3. Januar 2020
L’art. 337 du Code des obligations (CO) autorise aussi bien l’employeur que le travailleur à résilier immédiatement le contrat de travail en tout temps pour de justes motifs (al. 1). Constituent notamment de justes motifs toutes les circonstances qui, selon les règles de la bonne foi, ne permettent pas d’exiger de celui qui a donné le congé la continuation des rapports de travail (al. 2). Le juge apprécie librement s’il existe de justes motifs (al. 3).
Un manquement grave
Selon la jurisprudence du Tribunal fédéral (TF), la résiliation immédiate pour de justes motifs est une mesure exceptionnelle qui doit être admise de manière restrictive. Ainsi, seul un manquement particulièrement grave peut justifier une telle mesure.
Par manquement, il faut entendre généralement la violation d’une obligation découlant du contrat de travail, mais, d’après le TF, d’autres incidents peuvent aussi justifier une telle mesure. En outre, ce manquement doit être objectivement propre à détruire le rapport de confiance essentiel au contrat de travail, ou du moins propre à l’ébranler si profondément que la continuation des rapports de travail ne peut raisonnablement pas être exigée. Le manquement incriminé doit de surcroît avoir effectivement abouti à un tel résultat. Lorsque le manquement est moins grave, il ne peut entraîner une résiliation immédiate que s’il a été répété malgré un avertissement.
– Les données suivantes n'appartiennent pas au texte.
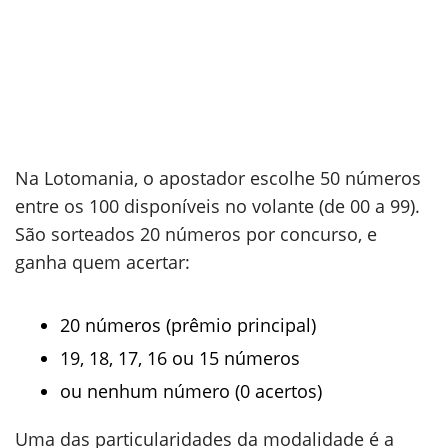
Na Lotomania, o apostador escolhe 50 números
entre os 100 disponíveis no volante (de 00 a 99).
São sorteados 20 números por concurso, e
ganha quem acertar:
20 números (prêmio principal)
19, 18, 17, 16 ou 15 números
ou nenhum número (0 acertos)
Uma das particularidades da modalidade é a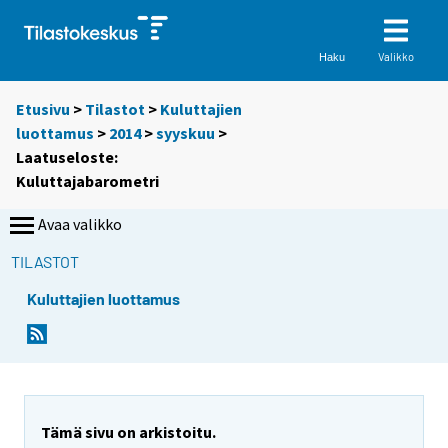
Valikko
Haku
Etusivu
>
Tilastot
>
Kuluttajien
luottamus
>
2014
>
syyskuu
>
Laatuseloste:
Kuluttajabarometri
Avaa valikko
TILASTOT
Kuluttajien luottamus
Y
o
u
a
r
Tämä sivu on arkistoitu.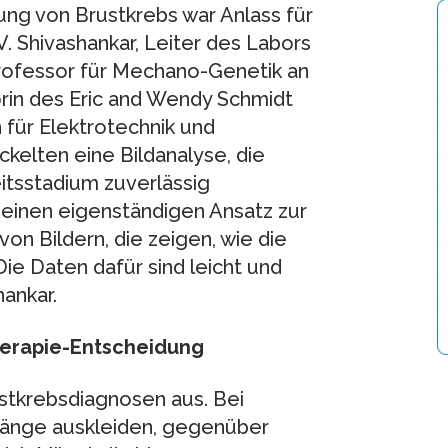
ung von Brustkrebs war Anlass für
. Shivashankar, Leiter des Labors
rofessor für Mechano-Genetik an
orin des Eric and Wendy Schmidt
 für Elektrotechnik und
kelten eine Bildanalyse, die
eitsstadium zuverlässig
 einen eigenständigen Ansatz zur
on Bildern, die zeigen, wie die
Die Daten dafür sind leicht und
ankar.
herapie-Entscheidung
stkrebsdiagnosen aus. Bei
chgänge auskleiden, gegenüber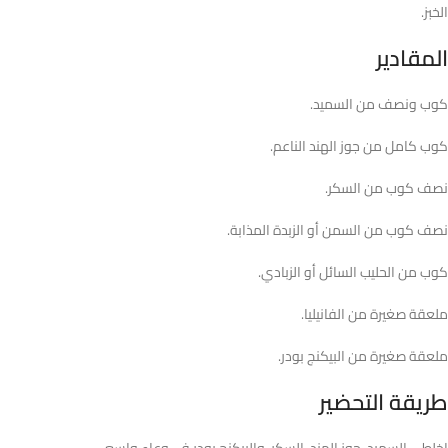
الخبز.
المقادير
كوب ونصف من السميد.
كوب كامل من جوز الهند الناعم.
نصف كوب من السكر.
نصف كوب من السمن أو الزبدة المذابة.
كوب من الحليب السائل أو الزبادي.
ملعقة صغيرة من الفانيليا.
ملعقة صغيرة من البيكنج بودر.
طريقة التحضير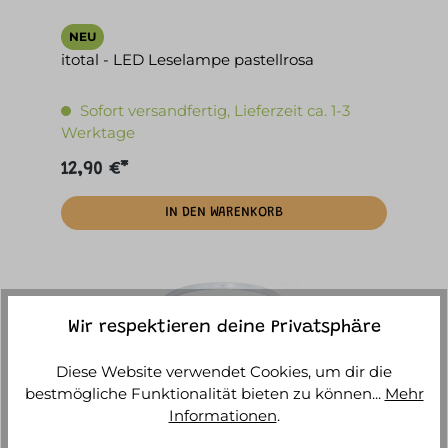
NEU
itotal - LED Leselampe pastellrosa
Sofort versandfertig, Lieferzeit ca. 1-3
Werktage
12,90 €*
IN DEN WARENKORB
Wir respektieren deine Privatsphäre
Diese Website verwendet Cookies, um dir die
bestmögliche Funktionalität bieten zu können...
Mehr
Informationen
.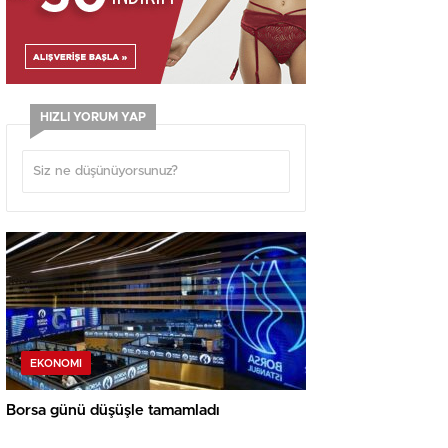
HIZLI YORUM YAP
EKONOMI
Borsa günü düşüşle tamamladı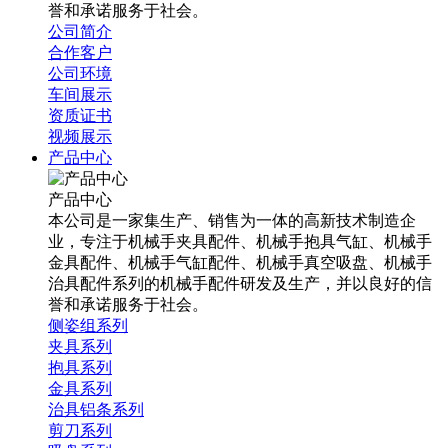
誉和承诺服务于社会。
公司简介
合作客户
公司环境
车间展示
资质证书
视频展示
产品中心
产品中心
本公司是一家集生产、销售为一体的高新技术制造企
业，专注于机械手夹具配件、机械手抱具气缸、机械手
金具配件、机械手气缸配件、机械手真空吸盘、机械手
治具配件系列的机械手配件研发及生产，并以良好的信
誉和承诺服务于社会。
侧姿组系列
夹具系列
抱具系列
金具系列
治具铝条系列
剪刀系列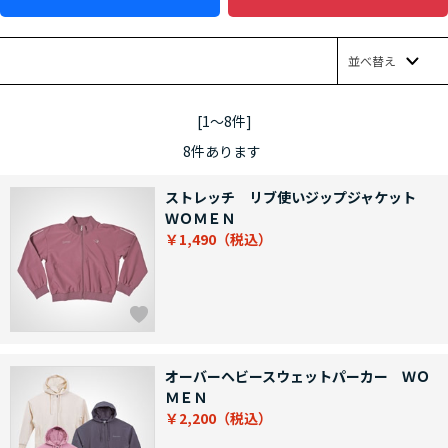
並べ替え
[1～8件]
8
件あります
ストレッチ リブ使いジップジャケット
ＷＯＭＥＮ
￥1,490
オーバーヘビースウェットパーカー ＷＯ
ＭＥＮ
￥2,200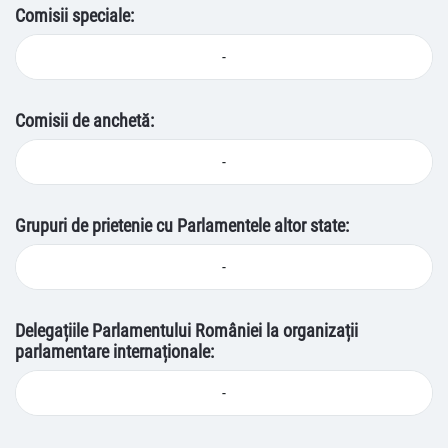
Comisii speciale:
-
Comisii de anchetă:
-
Grupuri de prietenie cu Parlamentele altor state:
-
Delegațiile Parlamentului României la organizații
parlamentare internaționale:
-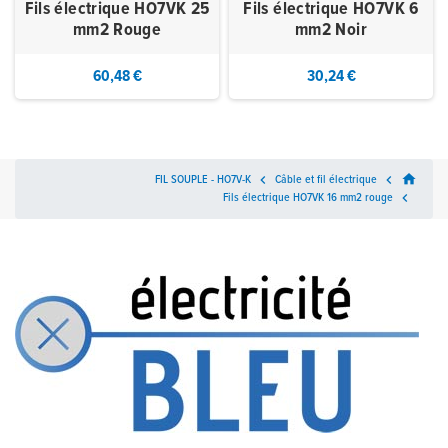
Fils électrique HO7VK 25
Fils électrique HO7VK 6
mm2 Rouge
mm2 Noir
60,48 €
30,24 €
home
FIL SOUPLE - HO7V-K

Câble et fil électrique

Fils électrique HO7VK 16 mm2 rouge
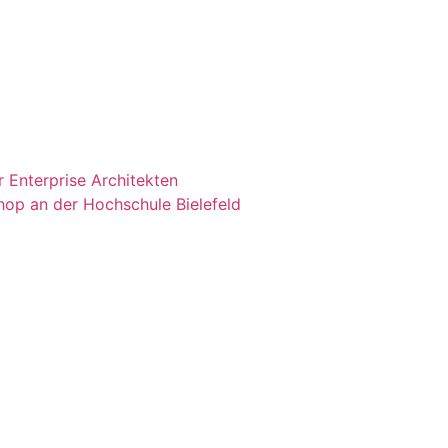
 Enterprise Architekten
shop an der Hochschule Bielefeld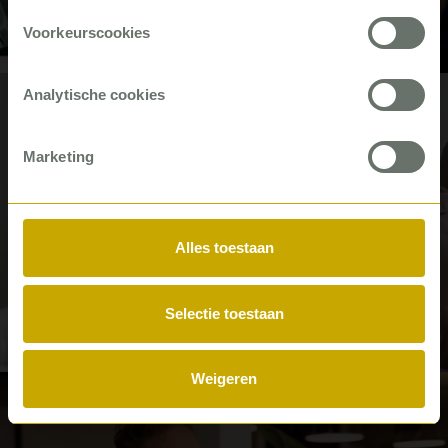
écht inzicht in de wachtlijst
Voorkeurscookies
Casus
Analytische cookies
#Zorg
Marketing
Alles toestaan
Zó zorgt u dat informele zorg
werkt
Selectie toestaan
Artikel
Weigeren
#Woningcorporaties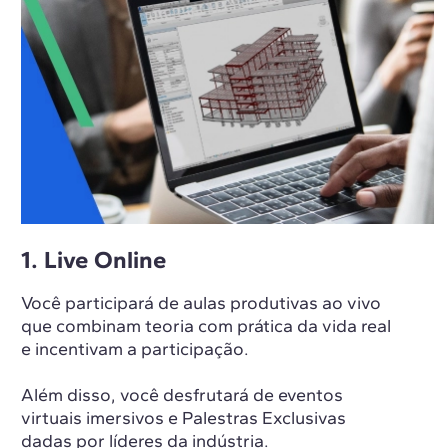
1. Live Online
Você participará de aulas produtivas ao vivo
que combinam teoria com prática da vida real
e incentivam a participação.
Além disso, você desfrutará de eventos
virtuais imersivos e Palestras Exclusivas
dadas por líderes da indústria.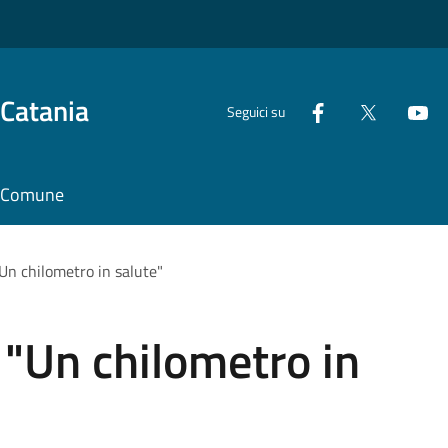
 Catania
Seguici su
il Comune
"Un chilometro in salute"
o "Un chilometro in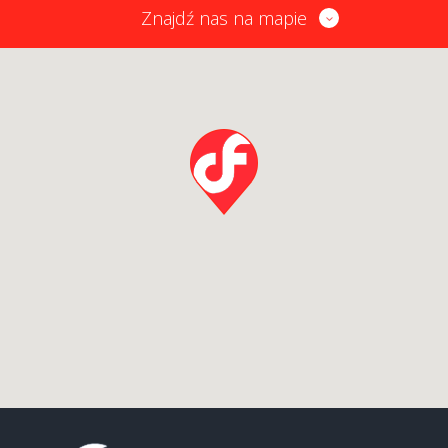
Znajdź nas na mapie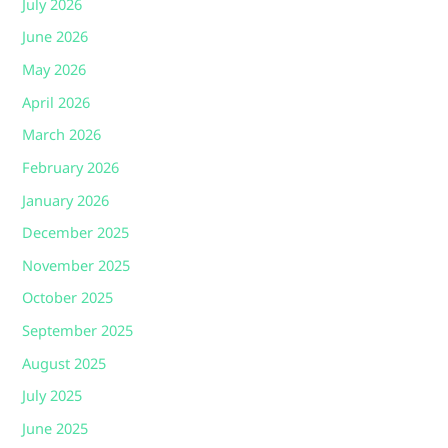
July 2026
June 2026
May 2026
April 2026
March 2026
February 2026
January 2026
December 2025
November 2025
October 2025
September 2025
August 2025
July 2025
June 2025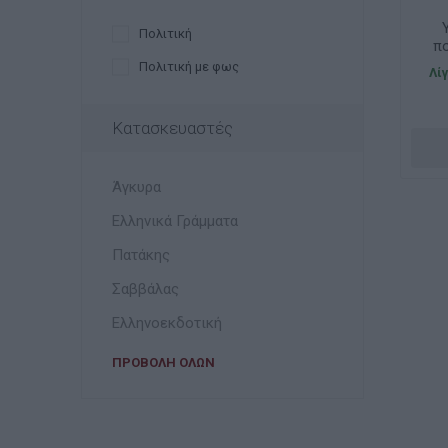
Πολιτική
πο
Πολιτική με φως
Λί
Κατασκευαστές
Άγκυρα
Ελληνικά Γράμματα
Πατάκης
Σαββάλας
Ελληνοεκδοτική
ΠΡΟΒΟΛΉ ΌΛΩΝ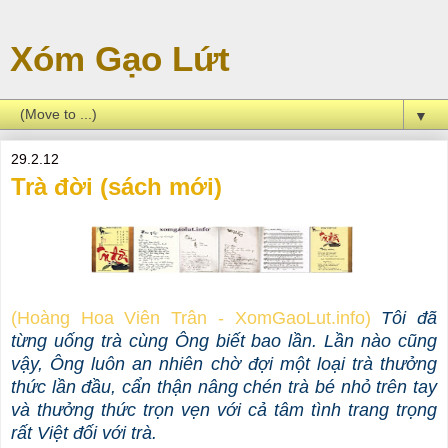
Xóm Gạo Lứt
▼
29.2.12
Trà đời (sách mới)
(Hoàng Hoa Viên Trân - XomGaoLut.info)
Tôi đã
từng uống trà cùng Ông biết bao lần. Lần nào cũng
vậy, Ông luôn an nhiên chờ đợi một loại trà thưởng
thức lần đầu, cẩn thận nâng chén trà bé nhỏ trên tay
và thưởng thức trọn vẹn với cả tâm tình trang trọng
rất Việt đối với trà.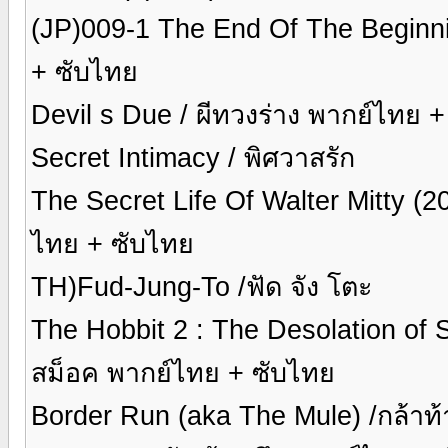
(JP)009-1 The End Of The Beginn
+ ซับไทย
Devil s Due / ผีทวงร่าง พากย์ไทย 
Secret Intimacy / พิศวาสรัก
The Secret Life Of Walter Mitty (20
ไทย + ซับไทย
TH)Fud-Jung-To /ฟัด จัง โตะ
The Hobbit 2 : The Desolation of
สม็อค พากย์ไทย + ซับไทย
Border Run (aka The Mule) /กล้าท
Savoir si le comportement incriminé atteint la gravité nécessaire dépend des circonstances du cas concret. Il est donc difficile d’établir un catalogue de comportements susceptibles de justifier un congé immédiat.
Les critères d’appréciation
Dans son appréciation, le juge doit notamment prendre en compte la position et la responsabilité du travailleur, le type et la durée des rapports contractuels, la nature et l’importance des manquements. Il doit aussi considérer le temps restant jusqu’à l’échéance ordinaire du contrat.
A cet égard, l’importance du manquement doit être d’autant plus grande que ce laps de temps est court. Il s’ensuit que la réserve est particulièrement de mise lorsque le congé immédiat est donné durant le temps d’essai – qui se caractérise par la brièveté du délai de congé –, ou dans l’intervalle compris entre un congé ordinaire et l’échéance du contrat. Quant à la position du travailleur, sa fonction et les responsabilités qui lui sont confiées, elles peuvent toutes entraîner un accroissement des exigences quant à sa rigueur et à sa loyauté. Ainsi que le TF le souligne, «cela peut valoir pour un cadre comme pour une caissière de supermarché».
Dans une affaire, le TF a dû se pencher sur le cas d’une infirmière responsable de la garde de nuit d’un secteur d’une clinique psychiatrique, dont les patients étaient atteints de pathologies sujettes à un état suicidaire. Cette infirmière s’était, sans se faire remplacer, enfermée à clé dans une salle de repos, de telle sorte qu’elle ne pouvait entendre ni le téléphone ni la sonnette d’alarme, pas plus qu’elle ne pouvait contrôler la salle de soins pourtant vitrée et le tableau lumineux. Elle avait donc enfreint des directives pourtant clairement mises en place par l’employeur, qui insistaient particulièrement sur l’importance qu’il accordait à la présence et à la visibilité de l’infirmière en vue d’assurer la sécurité et la santé des patients qui lui étaient confiés. De plus, l’infirmière, surprise par un contrôle inopiné de sa cheffe, avait tenté de dissimuler son manquement par un mensonge, avec la complicité d’une aide-soignante. Même si aucun patient n’avait subi d’inconvénient dû au manquement de l’infirmière cette nuit-là, le TF a jugé que ce dernier devait être considéré comme grave, vu la situation, et que, doublé d’un mensonge, il avait irrémédiablement entamé la confiance de l’employeur, au point qu’on ne pouvait plus raisonnablement exiger la poursuite des rapports de travail jusqu’à l’échéance ordinaire du contrat. Le congé immédiat était justifié.